- Title screen
- Directed by: Piotr Kamler
- Written by: Piotr Kamler
- Produced by: Piotr Kamler
- Starring: Michael Lonsdale
- Edited by: Michèle Peju
- Music by: Luc Ferrari
- Distributed by: Saint-André-des-Arts
- Release date: May 1982;
- Running time: 52 minutes
- Countries: France Poland
- Budget: <$400,000

= Chronopolis (film) =

Chronopolis is a 1982 experimental stop motion science fiction film directed by Polish animator Piotr Kamler, with music composed by renowned composer Luc Ferrari, and, originally, narration by Michael Lonsdale. It was Kamler's only full-length film. The film won "Best Children's Film" at Fantafestival in 1982 and "Critics' Award - Special Mention" at Fantasporto, and it was shown out of competition alongside Patrick Bokanowski's L'ange at the 1982 Cannes Film Festival.

==Plot==
Chronopolis tells the story of a gargantuan city lurking in the sky, colonised by powerful immortals who have become jaded and bored with eternal life, and thus have decided to manipulate elements of time. They play with atomic particles and electricity, and monotonously construct bizarre and unusual objects to assist in this, including a ball that communicates with higher technology, but in reality they are waiting for the ultimate gift to arrive in their hands.

==Production==
With a grant under $400,000 from the Institut National de l'Audiovisuel of Paris and Centre National du Cinema, Piotr Kamler completed the film within a five-year period from 1977 to 1982. Most of the animation and CGI he accomplished on his own.

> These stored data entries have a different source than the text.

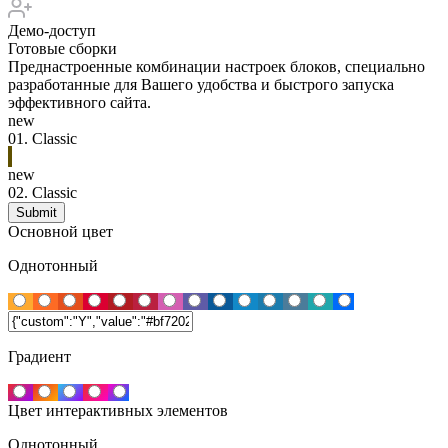
Демо-доступ
Готовые сборки
Преднастроенные комбинации настроек блоков, специально
разработанные для Вашего удобства и быстрого запуска
эффективного сайта.
new
01.
Classic
new
02.
Classic
Основной цвет
Однотонный
Градиент
Цвет интерактивных элементов
Однотонный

Kamler openly admitted that the script he provided to obtain his funding had nothing to do with his original concept. Only after building the characters and set did the film's "story" take shape.

There are two versions of the film. The original 1982 version runs at 66 minutes and was released in North America through a company in Boston. The official and final cut, re-released in 1988, has 14 minutes of footage taken out leaving it at 52 minutes. Within that version:

- All of the narration is omitted.
- The scene where the explorer flies around the giants is cut.
- Additional dancing between the explorer and the ball was taken out.
- The ending is cut by 10 minutes which includes extra scenes of the immortals and both the ball and the explorer leaving Chronopolis.